There are islands of coherence in the fog of incoherence, but they are generally irrational or illegal. MultiChoice pointed out in its submission that Icasa has neither the power to prohibit exclusive broadcasting rights nor to compel broadcasting. The absence of a “compelling rationale” for amending the current regulations — themselves a travesty — means the proposed changes violate the constitution’s rationality principle, and the likely effects violate the constitution’s reasonableness requirement.

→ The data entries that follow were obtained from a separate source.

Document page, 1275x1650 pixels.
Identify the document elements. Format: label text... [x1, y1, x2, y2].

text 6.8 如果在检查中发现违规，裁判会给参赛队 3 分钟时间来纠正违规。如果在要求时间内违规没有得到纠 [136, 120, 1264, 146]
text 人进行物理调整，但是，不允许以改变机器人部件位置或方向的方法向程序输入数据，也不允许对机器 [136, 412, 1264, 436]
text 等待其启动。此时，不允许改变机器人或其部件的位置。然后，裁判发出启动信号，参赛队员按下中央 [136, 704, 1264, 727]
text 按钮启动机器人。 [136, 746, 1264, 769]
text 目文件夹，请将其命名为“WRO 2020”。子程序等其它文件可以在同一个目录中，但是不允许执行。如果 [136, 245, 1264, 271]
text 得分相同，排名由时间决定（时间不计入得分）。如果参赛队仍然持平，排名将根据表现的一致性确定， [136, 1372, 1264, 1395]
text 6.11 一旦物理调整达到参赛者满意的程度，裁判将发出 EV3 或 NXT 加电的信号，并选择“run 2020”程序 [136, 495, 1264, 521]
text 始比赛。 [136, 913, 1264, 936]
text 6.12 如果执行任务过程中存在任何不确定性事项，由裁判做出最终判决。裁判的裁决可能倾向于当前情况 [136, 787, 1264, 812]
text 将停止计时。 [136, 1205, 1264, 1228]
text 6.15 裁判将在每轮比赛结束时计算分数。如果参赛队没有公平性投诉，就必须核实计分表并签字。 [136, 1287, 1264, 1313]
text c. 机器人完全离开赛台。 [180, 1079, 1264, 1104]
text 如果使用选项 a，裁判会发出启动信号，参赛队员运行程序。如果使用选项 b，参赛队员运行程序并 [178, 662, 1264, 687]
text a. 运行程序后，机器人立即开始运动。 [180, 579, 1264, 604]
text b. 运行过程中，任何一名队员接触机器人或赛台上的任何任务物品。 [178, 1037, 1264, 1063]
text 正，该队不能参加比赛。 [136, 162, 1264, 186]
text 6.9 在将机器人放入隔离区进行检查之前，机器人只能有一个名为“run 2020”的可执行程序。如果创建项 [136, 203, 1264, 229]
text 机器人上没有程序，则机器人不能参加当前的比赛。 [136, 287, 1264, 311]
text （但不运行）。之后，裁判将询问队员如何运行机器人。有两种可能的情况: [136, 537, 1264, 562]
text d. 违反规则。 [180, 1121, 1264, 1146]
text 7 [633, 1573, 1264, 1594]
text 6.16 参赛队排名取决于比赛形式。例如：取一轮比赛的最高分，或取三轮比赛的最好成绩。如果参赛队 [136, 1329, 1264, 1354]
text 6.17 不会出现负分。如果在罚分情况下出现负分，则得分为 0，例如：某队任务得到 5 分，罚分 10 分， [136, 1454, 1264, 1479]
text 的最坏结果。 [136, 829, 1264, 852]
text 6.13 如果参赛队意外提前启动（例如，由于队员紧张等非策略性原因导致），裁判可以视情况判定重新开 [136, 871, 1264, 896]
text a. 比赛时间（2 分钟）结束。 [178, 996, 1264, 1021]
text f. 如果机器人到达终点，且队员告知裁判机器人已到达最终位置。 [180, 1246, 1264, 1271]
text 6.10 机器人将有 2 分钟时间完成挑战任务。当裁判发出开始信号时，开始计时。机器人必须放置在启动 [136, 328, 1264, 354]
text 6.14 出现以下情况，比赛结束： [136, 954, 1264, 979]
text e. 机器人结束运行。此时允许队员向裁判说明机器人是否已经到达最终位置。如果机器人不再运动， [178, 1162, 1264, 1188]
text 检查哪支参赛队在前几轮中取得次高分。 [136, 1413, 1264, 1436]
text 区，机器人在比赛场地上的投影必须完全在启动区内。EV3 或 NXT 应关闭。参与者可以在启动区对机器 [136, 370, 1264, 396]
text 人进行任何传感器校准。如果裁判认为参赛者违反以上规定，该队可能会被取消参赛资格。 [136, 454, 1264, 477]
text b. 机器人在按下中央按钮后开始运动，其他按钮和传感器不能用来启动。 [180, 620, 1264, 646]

MultiChoice could have added that (a) incoherent provisions are void for vagueness, (b) new policies must be preceded by socioeconomic impact assessments, (c) policies must be informed by submissions, (d) substantive legislation (as opposed to permissible regulation) by an administrative body violates the separation of powers, and (e) unfair discrimination against subscription broadcasters is unconstitutional.
Prodigious incoherence and illegality aside, Icasa’s basic objectives are profoundly flawed. It wants compulsory “full live” coverage of (incoherently defined) “national sporting events” by free-to-air broadcasters. Blissfully undaunted by contradiction, Icasa goes on to say that if it “cannot acquire” rights, subscription broadcasters may “bid” for them on a “non-exclusive basis”.
Economic illiteracy suggests that this will promote free broadcasts. Economic reality, which might not entail a “bidding” process, predicts a catastrophic collapse of sports body revenue, an exodus of top players and coaches, much less (if any) development, compromised quality and consumer deprivation.
Broadcasters who “cannot acquire” rights, “must”, as if by immaculate conception, broadcast events. And what does “cannot acquire” mean when paying enough is enough to get rights? Hitherto, their failure to offer enough allowed subscription broadcasters to buy exclusive rights. Exclusivity attracted substantial revenue for sport, which benefited sport and consumers.
If freedom of contract and exclusivity are banned, sport will be devastated. Since the daft draft is technically and conceptually flawed, it must be abandoned.
• Louw is executive director of the Free Market Foundation. The views expressed in this article are the author’s and are not necessarily shared by the members of the Free Market Foundation.